The ubiquitin ligase E6-AP (E6-associated protein) represents a prime example for the notion that deregulated modification of proteins with ubiquitin contributes to the development of human disease: loss of E6-AP function by mutation is responsible for the development of AS (Angelman syndrome), a neurological disorder, and unscheduled activation of E6-AP by complex formation with the E6 oncoprotein of HPVs (human papillomaviruses) contributes to cervical carcinogenesis.

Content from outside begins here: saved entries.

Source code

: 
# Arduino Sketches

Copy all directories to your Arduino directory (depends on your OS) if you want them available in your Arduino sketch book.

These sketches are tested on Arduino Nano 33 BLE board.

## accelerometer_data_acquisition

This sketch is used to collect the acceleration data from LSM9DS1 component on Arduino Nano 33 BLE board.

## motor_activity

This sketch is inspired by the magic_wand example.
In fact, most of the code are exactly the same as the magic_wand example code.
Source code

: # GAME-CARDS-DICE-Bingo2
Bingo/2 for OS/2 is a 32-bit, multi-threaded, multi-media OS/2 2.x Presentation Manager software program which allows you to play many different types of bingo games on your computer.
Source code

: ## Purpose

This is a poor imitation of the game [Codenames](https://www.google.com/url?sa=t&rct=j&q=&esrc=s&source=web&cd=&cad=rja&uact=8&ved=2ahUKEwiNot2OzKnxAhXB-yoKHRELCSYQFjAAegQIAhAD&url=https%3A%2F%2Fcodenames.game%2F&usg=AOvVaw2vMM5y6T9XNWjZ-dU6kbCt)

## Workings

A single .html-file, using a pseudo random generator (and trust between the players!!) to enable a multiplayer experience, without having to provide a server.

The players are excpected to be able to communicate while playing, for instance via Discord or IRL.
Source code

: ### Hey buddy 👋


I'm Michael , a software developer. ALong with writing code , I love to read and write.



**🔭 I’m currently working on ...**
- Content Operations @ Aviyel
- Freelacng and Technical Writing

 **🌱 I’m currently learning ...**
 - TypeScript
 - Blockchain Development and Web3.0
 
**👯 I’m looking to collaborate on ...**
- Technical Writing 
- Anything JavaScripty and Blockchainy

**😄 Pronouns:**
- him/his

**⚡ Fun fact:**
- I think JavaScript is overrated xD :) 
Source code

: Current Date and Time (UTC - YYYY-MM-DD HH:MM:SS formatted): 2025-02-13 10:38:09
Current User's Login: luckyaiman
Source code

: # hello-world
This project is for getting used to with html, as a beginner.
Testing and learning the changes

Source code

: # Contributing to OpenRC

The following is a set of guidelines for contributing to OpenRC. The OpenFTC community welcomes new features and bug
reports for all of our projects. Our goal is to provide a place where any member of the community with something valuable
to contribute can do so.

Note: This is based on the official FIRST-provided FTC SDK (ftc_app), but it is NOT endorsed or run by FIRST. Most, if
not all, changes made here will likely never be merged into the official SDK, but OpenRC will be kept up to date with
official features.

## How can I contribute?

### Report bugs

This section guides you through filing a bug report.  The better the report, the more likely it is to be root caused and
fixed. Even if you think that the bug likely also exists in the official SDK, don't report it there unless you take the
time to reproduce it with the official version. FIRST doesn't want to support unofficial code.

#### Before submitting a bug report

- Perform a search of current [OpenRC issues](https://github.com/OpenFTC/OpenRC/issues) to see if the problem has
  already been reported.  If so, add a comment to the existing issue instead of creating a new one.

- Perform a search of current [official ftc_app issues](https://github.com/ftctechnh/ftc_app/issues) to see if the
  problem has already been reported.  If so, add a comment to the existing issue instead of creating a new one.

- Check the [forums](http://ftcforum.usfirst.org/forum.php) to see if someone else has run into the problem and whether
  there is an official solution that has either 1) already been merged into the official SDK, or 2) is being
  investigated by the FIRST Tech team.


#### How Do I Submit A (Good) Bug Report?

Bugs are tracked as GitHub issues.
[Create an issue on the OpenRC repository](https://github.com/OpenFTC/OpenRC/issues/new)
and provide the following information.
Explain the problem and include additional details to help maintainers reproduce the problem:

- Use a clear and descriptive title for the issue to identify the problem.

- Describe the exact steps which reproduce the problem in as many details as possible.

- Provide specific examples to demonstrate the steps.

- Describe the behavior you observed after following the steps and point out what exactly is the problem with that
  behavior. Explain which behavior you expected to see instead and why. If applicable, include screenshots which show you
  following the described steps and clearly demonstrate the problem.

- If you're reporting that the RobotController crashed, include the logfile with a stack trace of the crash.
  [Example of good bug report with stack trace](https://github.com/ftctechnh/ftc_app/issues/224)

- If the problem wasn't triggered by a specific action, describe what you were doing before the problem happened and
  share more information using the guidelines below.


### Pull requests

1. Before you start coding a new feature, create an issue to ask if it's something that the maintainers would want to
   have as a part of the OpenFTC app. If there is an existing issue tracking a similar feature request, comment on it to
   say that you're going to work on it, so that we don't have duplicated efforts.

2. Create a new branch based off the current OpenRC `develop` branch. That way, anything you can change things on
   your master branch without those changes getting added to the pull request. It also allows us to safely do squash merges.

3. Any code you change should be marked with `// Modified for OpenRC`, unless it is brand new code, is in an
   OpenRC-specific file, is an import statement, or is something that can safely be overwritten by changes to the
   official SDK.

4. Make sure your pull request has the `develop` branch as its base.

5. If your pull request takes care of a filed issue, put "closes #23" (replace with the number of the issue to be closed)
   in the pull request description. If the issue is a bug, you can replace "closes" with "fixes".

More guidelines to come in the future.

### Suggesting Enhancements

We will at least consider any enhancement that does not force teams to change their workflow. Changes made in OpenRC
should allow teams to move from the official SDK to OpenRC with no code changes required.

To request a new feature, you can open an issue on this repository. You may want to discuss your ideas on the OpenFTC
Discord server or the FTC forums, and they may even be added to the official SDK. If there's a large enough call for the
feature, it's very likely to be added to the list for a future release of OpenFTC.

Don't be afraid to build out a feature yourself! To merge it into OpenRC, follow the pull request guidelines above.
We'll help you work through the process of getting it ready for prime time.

However, while there is a considerable amount of data concerning the oncogenic properties of the E6–E6-AP complex, only little is known about the function(s) of E6-AP in neurons. This is mainly due to the fact that although some E6-AP substrates have been identified, it is at present unclear whether deregulated modification/degradation of these proteins is involved in the pathogenesis of AS. Similarly, the cellular pathways involving E6-AP remain enigmatic. To obtain insights into the physiological functions of E6-AP, we are currently employing several strategies, including quantitative affinity proteomics and RNA interference approaches. The results obtained will eventually allow the introduction of E6-AP into functional protein networks and so reveal potential targets for molecular approaches in the treatment of E6-AP-associated diseases.